3. In the previous three cases the Employer was able avoid the draconian consequences of the failure to issue valid Payment and/or Pay Less Notices by attacking the applications for payment and showing that they were themselves defective.
4. If you wish to get paid make sure you comply with the contract payment provisions to the letter.
Harding v Paice – Court of Appeal
Following on from the judgement in the TCC that differentiated a termination payment form the usual payments under the JCT.
Court of Appeal dodged the real issues but did say that interpreting the Scheme:
1. Where there is more than one adjudication and it is suggested that the second or subsequent adjudication is referring to the same dispute the actual decision made in the earlier adjudication must be looked at to see how much or how little remains available for consideration by the second or subsequent adjudicator.

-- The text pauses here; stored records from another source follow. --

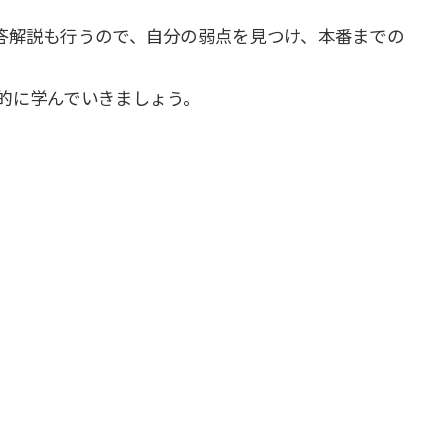
答解説も行うので、自分の弱点を見つけ、本番までの
的に学んでいきましょう。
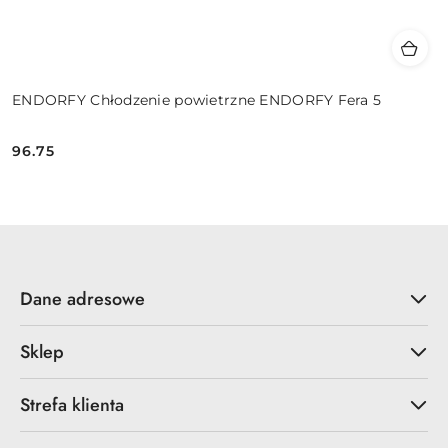
ENDORFY Chłodzenie powietrzne ENDORFY Fera 5
96.75
Cena:
Dane adresowe
Sklep
Strefa klienta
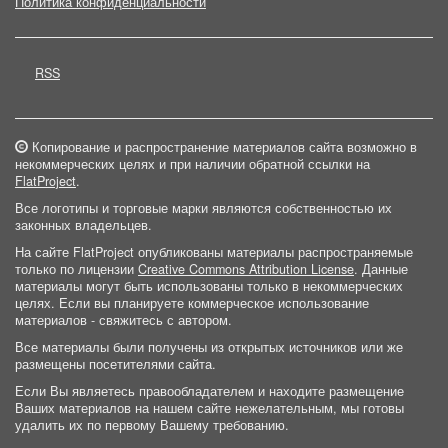
Политика конфиденциальности
RSS
Копирование и распространение материалов сайта возможно в
некоммерческих целях и при наличии обратной ссылки на
FlatProject
.
Все логотипы и торговые марки являются собственностью их
законных владельцев.
На сайте FlatProject опубликованы материалы распространяемые
только по лицензии
Creative Commons Attribution License
. Данные
материалы могут быть использованы только в некоммерческих
целях. Если вы планируете коммерческое использование
материалов - свяжитесь с автором.
Все материалы были получены из открытых источников или же
размещены посетителями сайта.
Если Вы являетесь правообладателем и находите размещение
Ваших материалов на нашем сайте нежелательным, мы готовы
удалить их по первому Вашему требованию.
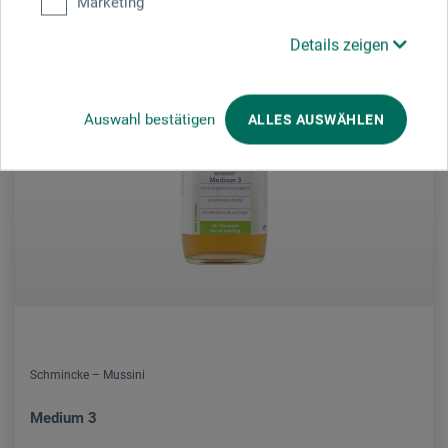
Marketing
Details zeigen
Auswahl bestätigen
ALLES AUSWÄHLEN
Schmincke – Mussini
Medium 3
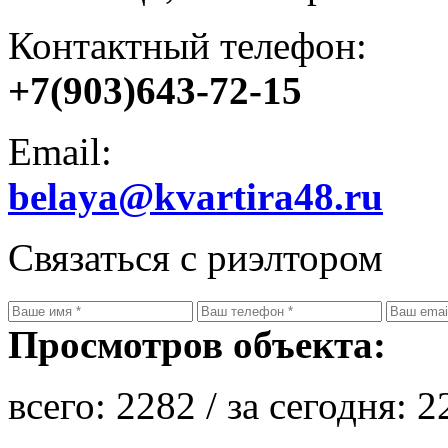
Контактный телефон:
+7(903)643-72-15
Email:
belaya@kvartira48.ru
Связаться с риэлтором
Просмотров объекта:
всего:
2282
/ за сегодня:
2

2. The previous dispute dealt with the payment notices and did not value the works. This left open the ability to refer the valuation of the works to a subsequent adjudication.
3. On an initial reading of this judgement it would appear to leave open the ability to value works in all payment disputes even where the notice procedure makes it clear that the sum due is the sum applied for. This would be a mistake.

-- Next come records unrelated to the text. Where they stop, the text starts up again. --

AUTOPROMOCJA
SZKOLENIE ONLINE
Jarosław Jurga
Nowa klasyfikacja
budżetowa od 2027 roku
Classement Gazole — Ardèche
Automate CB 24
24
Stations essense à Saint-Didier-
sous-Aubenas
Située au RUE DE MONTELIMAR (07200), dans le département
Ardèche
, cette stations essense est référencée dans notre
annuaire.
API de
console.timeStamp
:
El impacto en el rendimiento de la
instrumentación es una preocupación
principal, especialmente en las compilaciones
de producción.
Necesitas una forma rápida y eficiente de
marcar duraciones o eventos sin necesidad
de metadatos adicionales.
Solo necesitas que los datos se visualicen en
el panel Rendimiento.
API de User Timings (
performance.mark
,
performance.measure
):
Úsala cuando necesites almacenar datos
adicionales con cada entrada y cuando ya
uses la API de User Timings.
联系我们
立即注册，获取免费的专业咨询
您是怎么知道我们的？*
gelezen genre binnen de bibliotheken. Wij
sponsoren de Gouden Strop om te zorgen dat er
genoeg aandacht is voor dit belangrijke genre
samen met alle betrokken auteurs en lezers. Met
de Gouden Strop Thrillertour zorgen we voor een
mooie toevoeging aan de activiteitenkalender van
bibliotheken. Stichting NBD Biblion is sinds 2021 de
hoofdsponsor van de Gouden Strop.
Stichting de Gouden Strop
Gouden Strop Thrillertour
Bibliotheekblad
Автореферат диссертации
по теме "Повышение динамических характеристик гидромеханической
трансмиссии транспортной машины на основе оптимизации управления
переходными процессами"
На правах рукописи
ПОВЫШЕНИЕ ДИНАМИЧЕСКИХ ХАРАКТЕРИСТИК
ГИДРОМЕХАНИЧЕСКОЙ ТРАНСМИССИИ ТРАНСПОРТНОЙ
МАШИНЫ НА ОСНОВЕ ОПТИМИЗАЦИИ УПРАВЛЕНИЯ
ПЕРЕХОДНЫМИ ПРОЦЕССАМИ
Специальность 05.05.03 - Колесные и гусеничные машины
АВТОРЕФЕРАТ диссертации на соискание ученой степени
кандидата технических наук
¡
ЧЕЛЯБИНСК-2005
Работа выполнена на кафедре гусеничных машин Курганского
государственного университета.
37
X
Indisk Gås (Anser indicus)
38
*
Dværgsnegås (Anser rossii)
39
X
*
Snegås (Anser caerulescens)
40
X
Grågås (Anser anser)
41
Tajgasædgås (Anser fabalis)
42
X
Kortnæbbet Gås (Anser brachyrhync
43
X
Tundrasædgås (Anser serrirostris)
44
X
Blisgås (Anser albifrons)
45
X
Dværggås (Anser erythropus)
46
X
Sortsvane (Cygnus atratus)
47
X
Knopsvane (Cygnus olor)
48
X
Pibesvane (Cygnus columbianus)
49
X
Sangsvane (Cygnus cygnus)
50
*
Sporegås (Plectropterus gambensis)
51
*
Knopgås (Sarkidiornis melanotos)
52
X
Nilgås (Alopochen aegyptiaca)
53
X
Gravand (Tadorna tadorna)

4. The Court of Appeal was working on the basis of a termination account where a negative valuation is possible. Interim valuations cannot be valued negatively and the ability to value the works to show a lesser sum was in fact due would be pointless. The Court of Appeal left this question open and conclusions based on this judgement should not be set against interim valuations.

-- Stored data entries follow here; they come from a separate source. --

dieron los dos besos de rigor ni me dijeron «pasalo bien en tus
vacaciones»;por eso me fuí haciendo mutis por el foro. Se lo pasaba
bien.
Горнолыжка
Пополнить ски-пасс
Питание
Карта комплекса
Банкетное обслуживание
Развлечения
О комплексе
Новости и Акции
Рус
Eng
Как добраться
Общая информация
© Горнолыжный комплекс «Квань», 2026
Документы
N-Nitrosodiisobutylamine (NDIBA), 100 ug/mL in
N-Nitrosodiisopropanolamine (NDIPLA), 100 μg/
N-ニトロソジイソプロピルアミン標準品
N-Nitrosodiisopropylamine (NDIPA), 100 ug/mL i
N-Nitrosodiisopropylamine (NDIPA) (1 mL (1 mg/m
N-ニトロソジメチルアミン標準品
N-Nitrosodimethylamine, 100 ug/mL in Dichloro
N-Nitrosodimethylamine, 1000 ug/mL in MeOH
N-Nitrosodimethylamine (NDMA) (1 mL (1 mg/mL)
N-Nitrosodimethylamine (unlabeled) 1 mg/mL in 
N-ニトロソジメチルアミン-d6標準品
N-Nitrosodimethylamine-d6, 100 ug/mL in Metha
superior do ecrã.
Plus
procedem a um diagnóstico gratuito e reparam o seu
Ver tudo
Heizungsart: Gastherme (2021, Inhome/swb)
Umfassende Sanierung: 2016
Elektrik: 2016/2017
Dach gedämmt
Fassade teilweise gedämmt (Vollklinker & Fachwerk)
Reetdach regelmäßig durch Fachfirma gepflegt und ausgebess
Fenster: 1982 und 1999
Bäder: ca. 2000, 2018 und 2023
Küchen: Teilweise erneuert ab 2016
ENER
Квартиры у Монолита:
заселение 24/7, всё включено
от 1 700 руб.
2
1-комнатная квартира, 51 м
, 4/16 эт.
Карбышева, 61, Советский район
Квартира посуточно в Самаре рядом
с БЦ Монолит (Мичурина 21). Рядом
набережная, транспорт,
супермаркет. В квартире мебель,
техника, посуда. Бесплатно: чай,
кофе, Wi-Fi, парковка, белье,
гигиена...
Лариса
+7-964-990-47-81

5. It is also open as to whether this does in fact extend to final accounts and final payments.
6. However, I would not be surprised if this is interpreted to cover final accounts as well as termination accounts.
7. Interim accounts remain for the moment set in stone if the Contractor issues his applications for payment in strict accordance with the Contract.
Grove Developments v Balfour Beatty Regional Construction
JCT Design & Build 2011.
The court had to decide what happened when a payment schedule runs out. Not an unusual occurrence.
Schedule went up to No.23 on 16 July 2015. Works continued after this date due to delays. Balfour Beatty made an application on 21 August 2015 and Grove Developments ignored it.
Balfour Beatty adjudicated the matter and was awarded £2million.
Question before the Court was whether there was an entitlement to further interim applications for payment after valuation No.23 on 16 July 2015.
The Court decided after a full review of the payment terms in the JCT Contract (as amended) that as there was no express provision for further interim payments after 16 July 2015 no payments could be applied for or made until the final account was settled.
• Strict compliance with the payment provisions by the Contractor will result in interim applications, if applicable, being enforced for payment.
• Errors in application dates and/or any ambiguity as to the application will result in the Contractor losing his right to payment as applied for.
• If a schedule for payments has been included without any provision for later payments, then no further payments until the final account.
• Termination Accounts and arguably Final Accounts can be valued even after a failure to issue Payment/Pay Less Notices.